(Beginning of GIVEN MATERIAL)

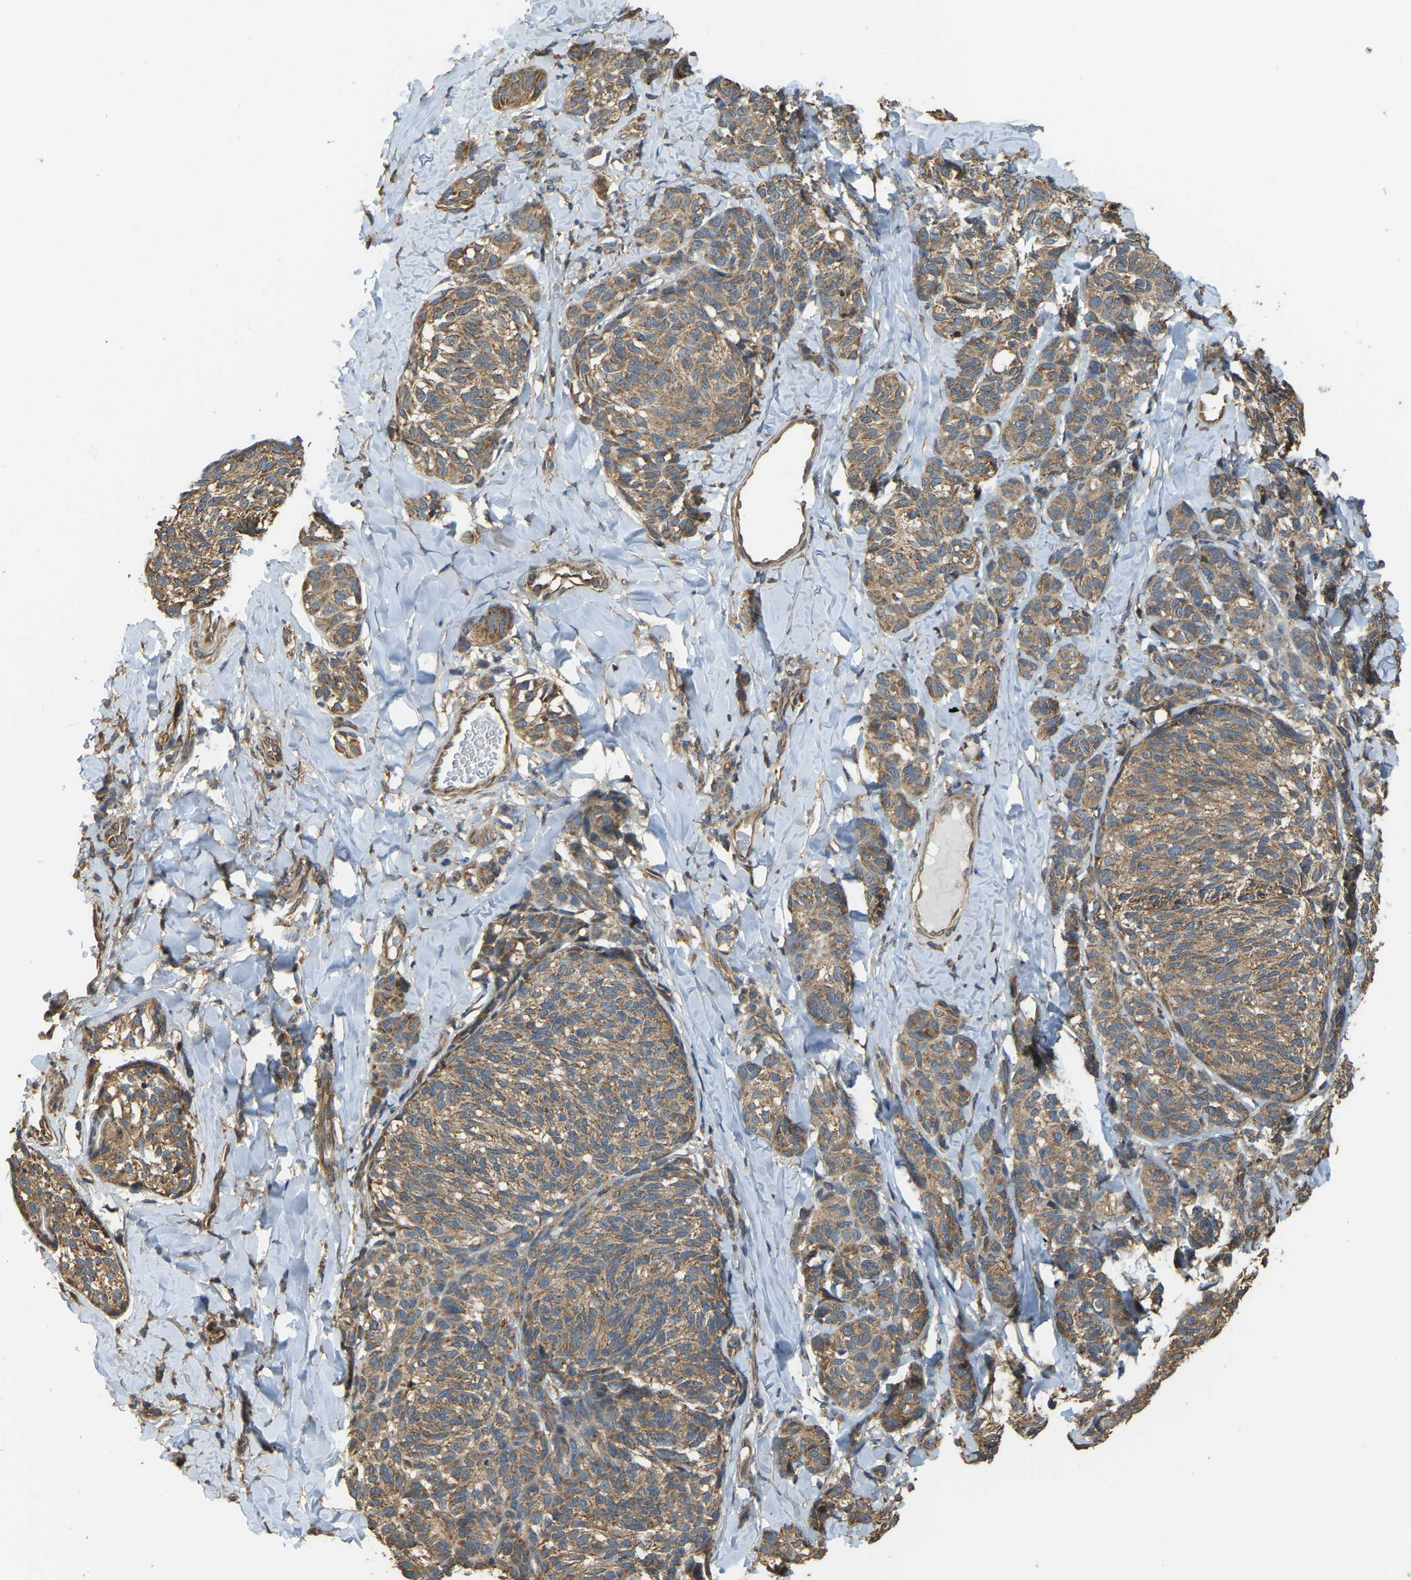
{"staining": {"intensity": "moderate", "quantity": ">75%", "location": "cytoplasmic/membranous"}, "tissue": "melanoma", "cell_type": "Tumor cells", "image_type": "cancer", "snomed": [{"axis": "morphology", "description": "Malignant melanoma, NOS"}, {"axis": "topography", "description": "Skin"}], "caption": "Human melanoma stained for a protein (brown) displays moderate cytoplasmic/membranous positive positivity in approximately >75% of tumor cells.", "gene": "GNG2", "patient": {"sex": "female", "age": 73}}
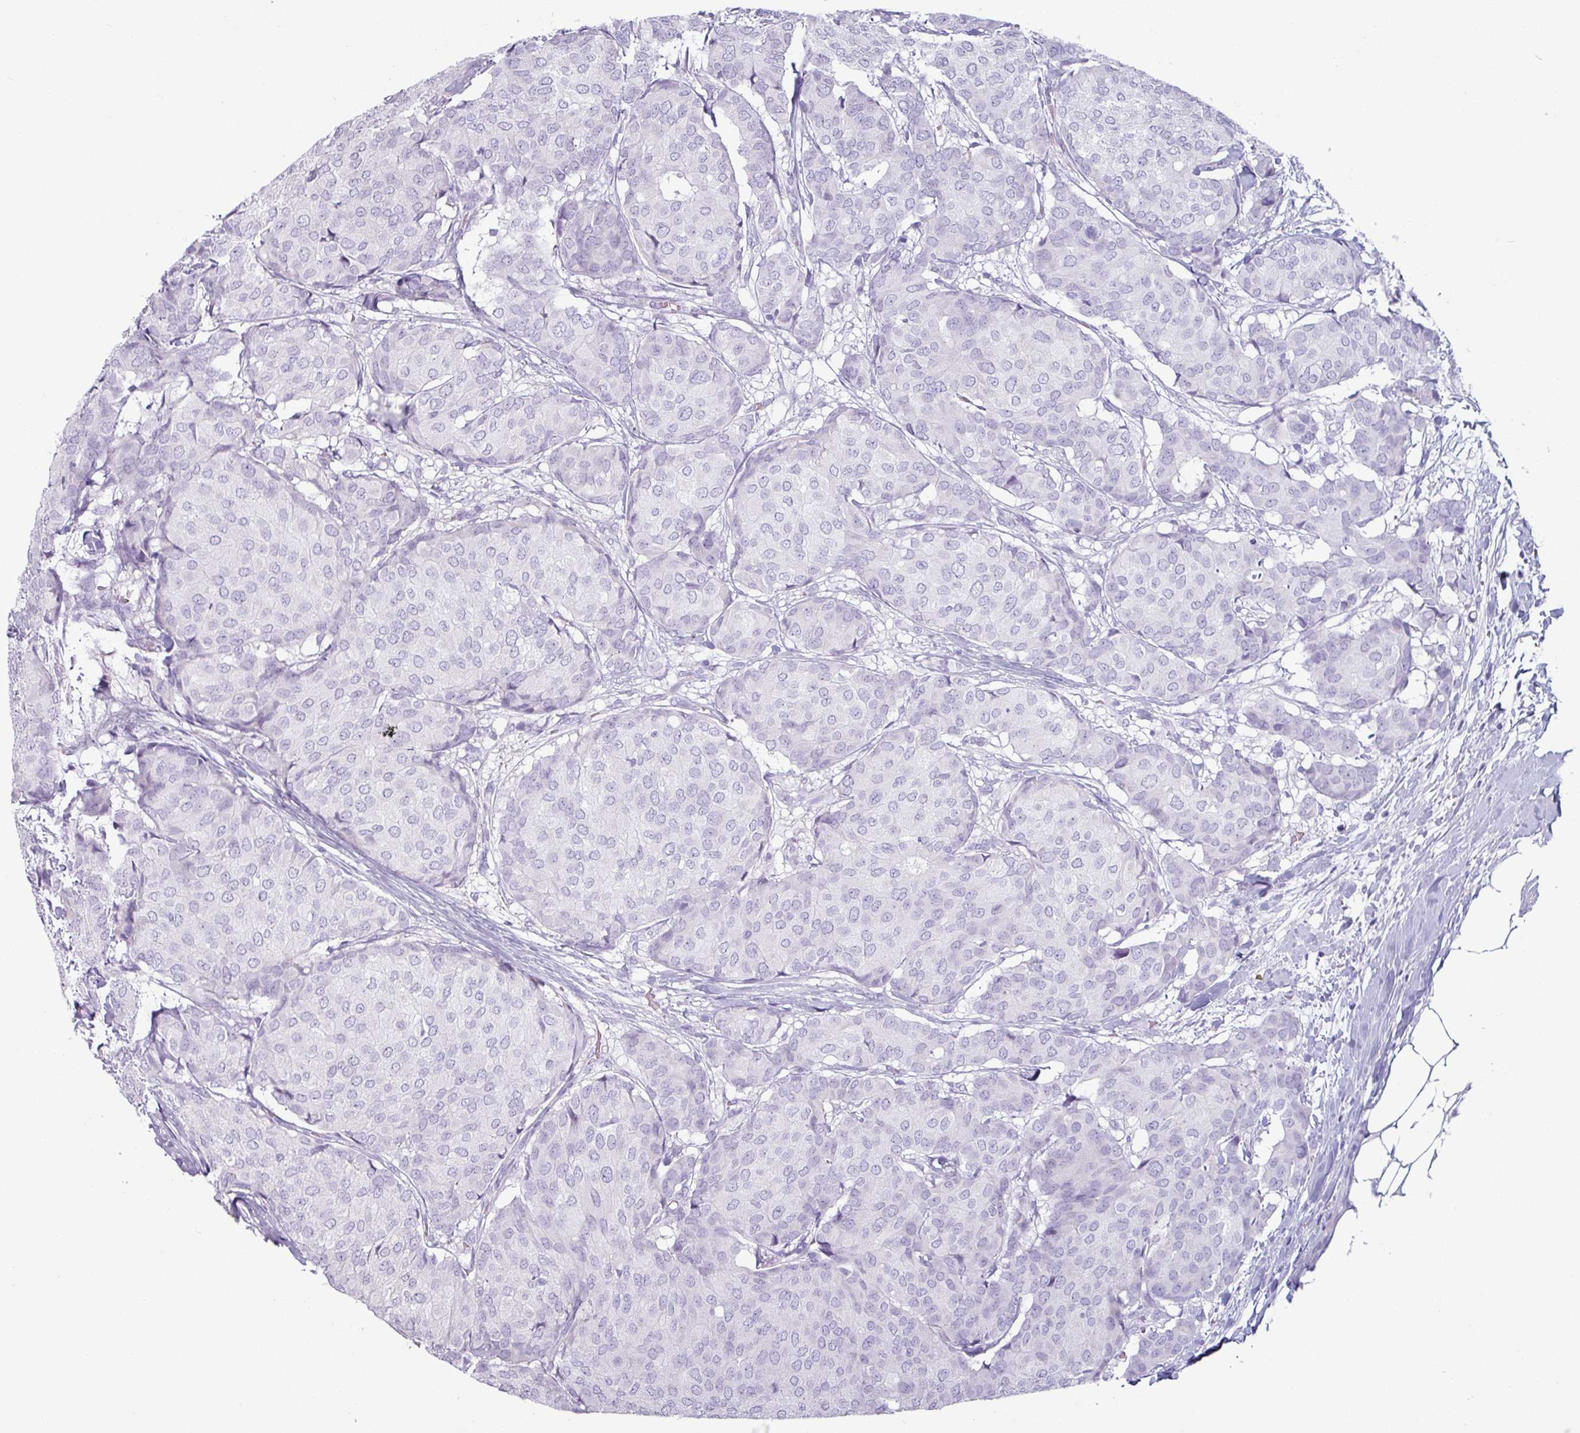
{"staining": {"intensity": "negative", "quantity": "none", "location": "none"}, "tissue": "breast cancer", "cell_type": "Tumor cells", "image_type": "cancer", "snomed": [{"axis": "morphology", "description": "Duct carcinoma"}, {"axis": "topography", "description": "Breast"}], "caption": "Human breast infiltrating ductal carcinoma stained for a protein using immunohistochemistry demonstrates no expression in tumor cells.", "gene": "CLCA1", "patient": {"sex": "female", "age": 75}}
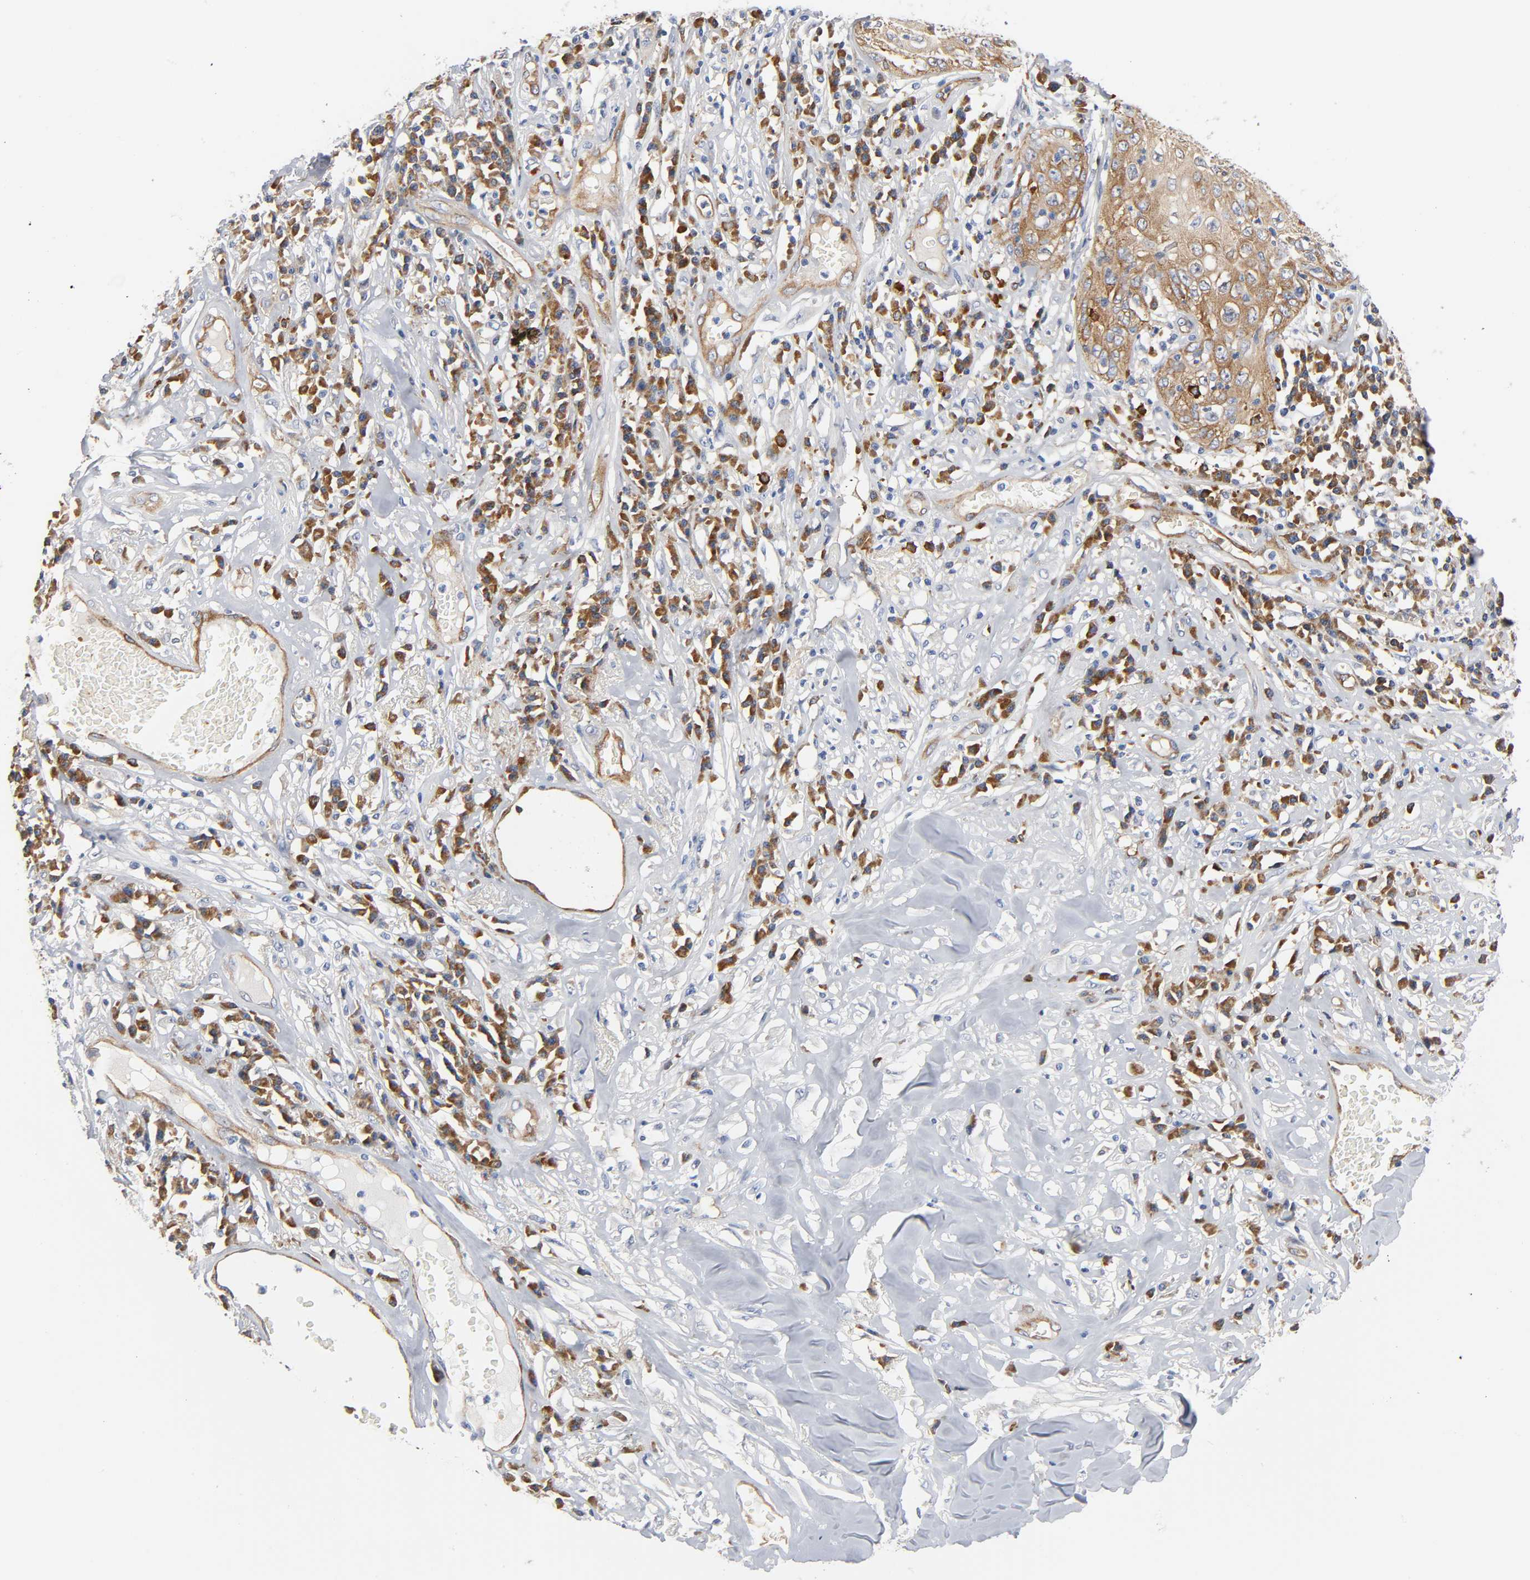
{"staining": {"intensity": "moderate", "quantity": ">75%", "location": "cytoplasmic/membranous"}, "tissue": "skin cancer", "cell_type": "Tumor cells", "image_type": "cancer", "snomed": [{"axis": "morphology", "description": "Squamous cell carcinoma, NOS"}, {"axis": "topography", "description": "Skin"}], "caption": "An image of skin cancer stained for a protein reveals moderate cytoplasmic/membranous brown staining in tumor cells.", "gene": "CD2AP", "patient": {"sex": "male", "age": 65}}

(End of GIVEN MATERIAL)

### EXERCISE BRIEF
Tell how many lines of the data above hold the string "membranous". The number alone is the answer.

### TASK ANSWER
2